I recently put a "dorm room" sized refrigerator in my trailer, run while traveling with a battery and an 800 watt voltage inverter. I used it once so far on a 2-1/2 hour trip and it worked great! But what about longer trips?

According to my calculations, I can reasonably use this for about 5-7 hours before risking depleting the battery excessively. So I'm wondering if I couldn't tap into the 12V circuit and use the truck's power to keep the battery topped off while traveling all day.

The refrigerator draws about 11-12 amps at 12V, but of course not all the time, when the refrigerator is idle it draws very little current. The location of the battery when traveling is right by the breaker box, close to the door, where 12V should be readily available. I could add a cigarette lighter 12V receptacle for convenience. That should be a reasonable power draw on the charging circuit when driving, shouldn't it? Has anyone else done this?

15 Replies

  • Yes, a separate dedicated battery.

    Why? Because wire size and length seems to be so important at 12V DC. And I don't want to run down the battery that handles the brakes, the leveling equipment and slide outs. Just wanting to be safe and responsible.

    Connect it together: that's what I am asking about, what with the battery right alongside the breaker box. There are heavy-duty 12V cables running from the built-in converter, which I assume are mostly for charging the battery in the front of the trailer. So if I connect to those, I'm thinking I have a pretty good connection forward to the front battery and the truck charging system, and to the converter for when connected to 120V at a campground.

    Or are those heavy 12V cables for something else?
  • slarsen wrote:
    I just looked up in the owners manual, the trailer tow battery charge circuit is fused at 25 AMPS. That seems like sufficient power, if the voltage doesn't drop too much all the way back to the breaker box.

    When I'm plugged into 120V at a campground, I should be able to top off the battery overnight. I think. If the regular battery doesn't interfere with charging my refrigerator battery.
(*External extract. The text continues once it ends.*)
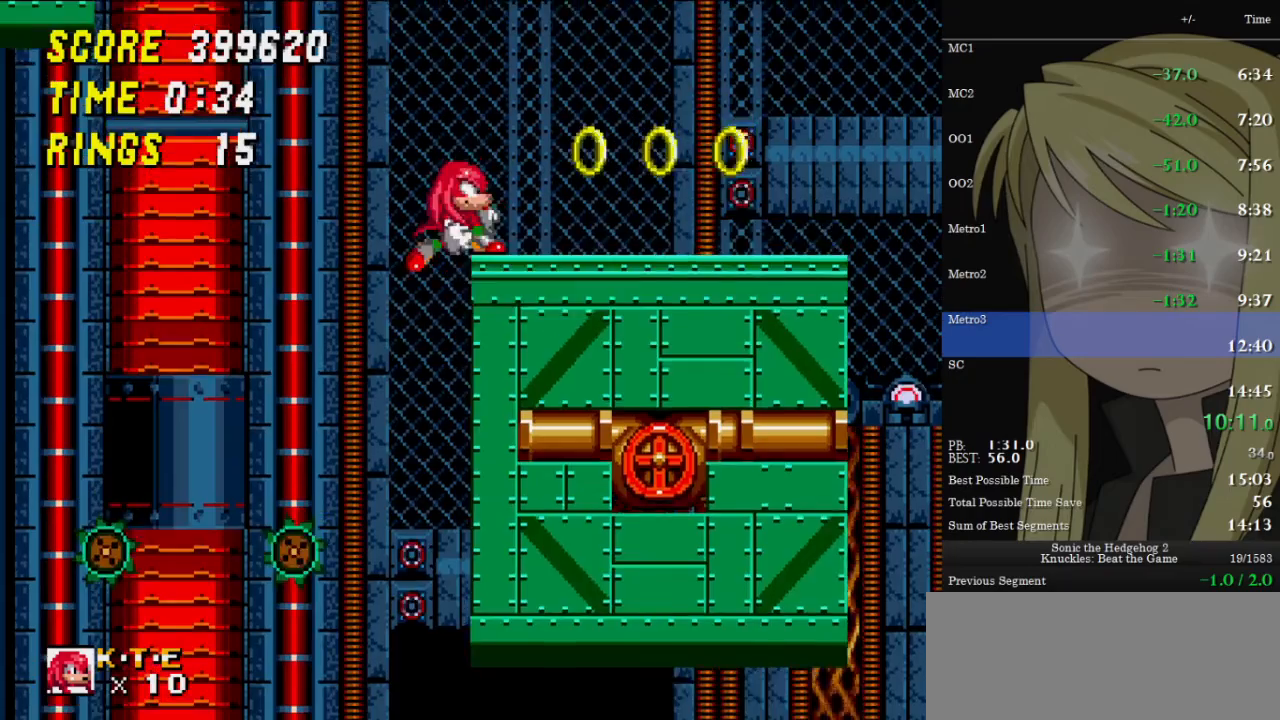
{"keys": ["right"], "events": [[33, "right", "up"], [33, "up", "up"], [100, "down", "down"], [167, "z", "down"], [233, "x", "down"], [267, "c", "down"], [333, "c", "up"], [333, "x", "up"], [333, "z", "up"], [367, "x", "down"], [367, "z", "down"], [400, "c", "down"], [400, "right", "down"], [467, "down", "up"], [467, "x", "up"], [467, "z", "up"], [500, "c", "up"]]}
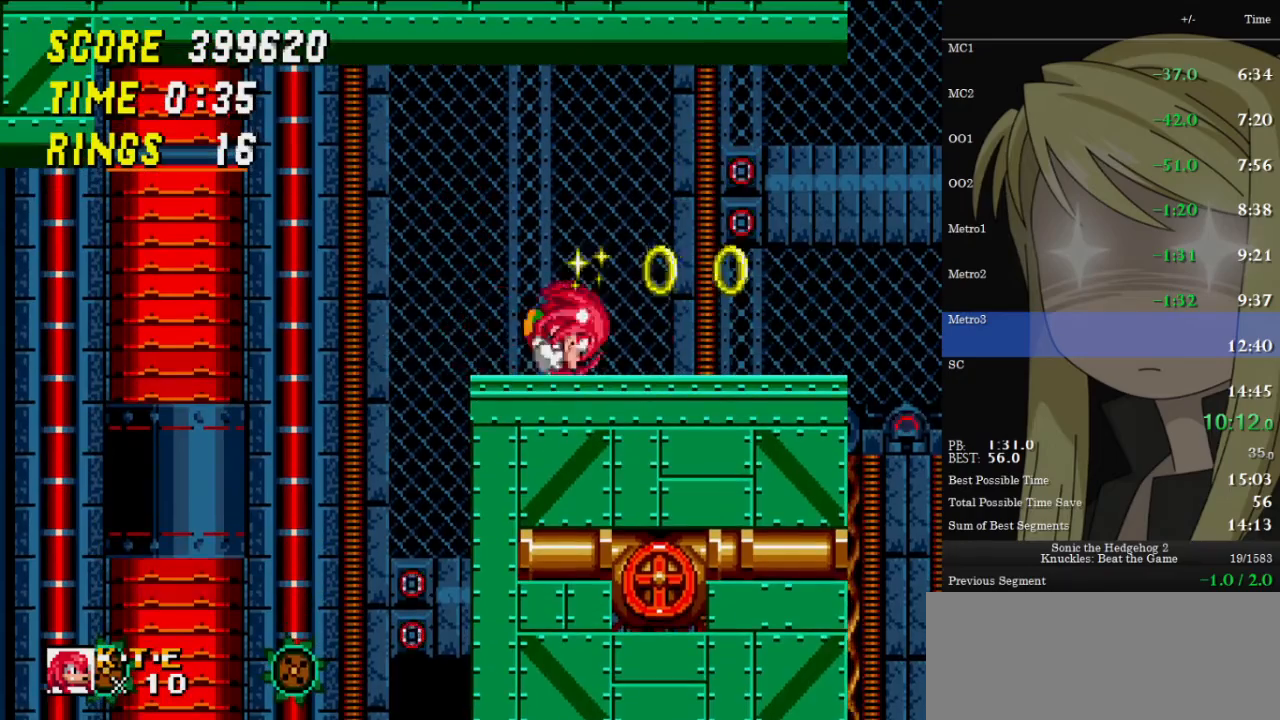
{"keys": ["right", "up"], "events": [[100, "up", "down"], [167, "z", "down"], [233, "z", "up"]]}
Or vice-versa. This 12V to 120V ends up being surprisingly complicated.

    Guess when I travel, I'd better take along a 120V battery charger, just in case?


    Maybe I misunderstood. It now sounds like you have a separate battery that you dedicate just to the little fridge? Why not connect it all together and let it charge together?

    My truck does a good job of charging the battery bank while on the road. I can't speak for others though.
  • I just looked up in the owners manual, the trailer tow battery charge circuit is fused at 25 AMPS. That seems like sufficient power, if the voltage doesn't drop too much all the way back to the breaker box.

    When I'm plugged into 120V at a campground, I should be able to top off the battery overnight. I think. If the regular battery doesn't interfere with charging my refrigerator battery. Or vice-versa. This 12V to 120V ends up being surprisingly complicated.

    Guess when I travel, I'd better take along a 120V battery charger, just in case?
  • The truck charge lines and current flow are too little to provide a significant battery charge potential for most towed RV's. They do a decent job of maintaining the batteries though. There are many posts about enlarging the wiring to compensate. But perhaps the better alternative is to move to multiple 6V golf cart style batteries, and keep them properly charged/maintained.
  • Your truck should already be feeding the 12V circuit when driving. I see you have a Ford, so it isolates the coach from the truck when the engine is off, but should charge the coach when running.